Wie oft ist nun mit einem derartigen Rückruf zu rechnen? Bisher sind Fälle von nvCJK fast ausschließlich in Großbritannien aufgetreten. Für Produkte, die aus in Großbritannien gewonnenem Plasma hergestellt worden sind, besteht daher eine, wenn auch geringe Wahrscheinlichkeit für einen Rückruf. In Deutschland sind allerdings als Wirkstoff benutzte Blutprodukte, die aus in Großbritannien gewonnenen Plasmen hergestellt werden, nicht auf dem Markt. Die Wahrscheinlichkeit, dass ein Gerinnungsfaktor in Deutschland zurückgerufen wird, ist daher gleich null, solange die Krankheit auf Großbritannien beschränkt bleibt. Allerdings soll ein Rückruf dann schon ausgelöst werden, wenn ein ernstzunehmender Verdacht einer nvCJK-Erkrankung von einem anerkannten Referenzzentrum geäußert wird. Es ist nicht auszuschließen, dass auch in Deutschland ein derartiger Verdacht geäußert und ein Blutprodukt zurückgerufen wird, selbst wenn sich dieser Verdacht später nicht bestätigt. Im übrigen besteht die Empfehlung, dass auch Blutkomponenten, die als Hilfsstoffe eingesetzt werden, nicht akzeptabel sind, wenn bei ihrer Herstellung Plasmen aus Großbritannien benutzt wurden.

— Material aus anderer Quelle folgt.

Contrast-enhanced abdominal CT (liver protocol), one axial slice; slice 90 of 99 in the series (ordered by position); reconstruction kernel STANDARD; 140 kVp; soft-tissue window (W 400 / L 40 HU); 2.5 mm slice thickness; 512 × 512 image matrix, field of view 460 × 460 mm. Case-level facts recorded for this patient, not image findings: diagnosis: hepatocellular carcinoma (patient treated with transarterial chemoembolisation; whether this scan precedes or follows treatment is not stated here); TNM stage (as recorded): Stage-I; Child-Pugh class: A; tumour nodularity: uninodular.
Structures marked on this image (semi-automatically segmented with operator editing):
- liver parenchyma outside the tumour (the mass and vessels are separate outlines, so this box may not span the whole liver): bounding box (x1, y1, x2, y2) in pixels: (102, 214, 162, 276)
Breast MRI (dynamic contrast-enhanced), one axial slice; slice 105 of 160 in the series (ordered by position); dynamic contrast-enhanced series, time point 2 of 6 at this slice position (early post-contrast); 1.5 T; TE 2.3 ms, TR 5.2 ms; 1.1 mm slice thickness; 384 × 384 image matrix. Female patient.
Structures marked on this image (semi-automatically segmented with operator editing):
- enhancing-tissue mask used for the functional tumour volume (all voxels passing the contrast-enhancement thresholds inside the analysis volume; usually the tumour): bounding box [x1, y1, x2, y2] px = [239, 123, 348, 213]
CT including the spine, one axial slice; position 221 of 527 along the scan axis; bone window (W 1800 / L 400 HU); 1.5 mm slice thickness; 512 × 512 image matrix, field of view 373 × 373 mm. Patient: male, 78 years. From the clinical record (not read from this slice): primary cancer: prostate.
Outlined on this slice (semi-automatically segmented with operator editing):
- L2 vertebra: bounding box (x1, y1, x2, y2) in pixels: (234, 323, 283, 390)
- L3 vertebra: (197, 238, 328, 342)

Zusammenfassend kann gesagt werden, dass sich angesichts des Auftauchens einer neuen Krankheit, nämlich der neuen Variante von CJK, die Behörden bereits im Vorfeld einer tatsächlich erkennbaren Gefahr allein auf Grund theoretischer Erwägungen zu einer vorbeugenden Maßnahme entschlossen haben. Es läßt sich heute nicht abschätzen, ob in wenigen Jahren diese Maßnahme als notwendig oder als voreilig beurteilt werden wird. Angesichts der Tatsachen, dass Übertragungen von CJK durch Blutprodukte nicht bekannt sind, dass die Wahrscheinlichkeit, dass sich nvCJK in dieser Hinsicht anders verhält, zwar (noch?) nicht auszuschließen, aber eher gering ist, und daß weit vorbeugende Maßnahmen ergriffen wurden, ist weniger Besorgnis als Gelassenheit angebracht.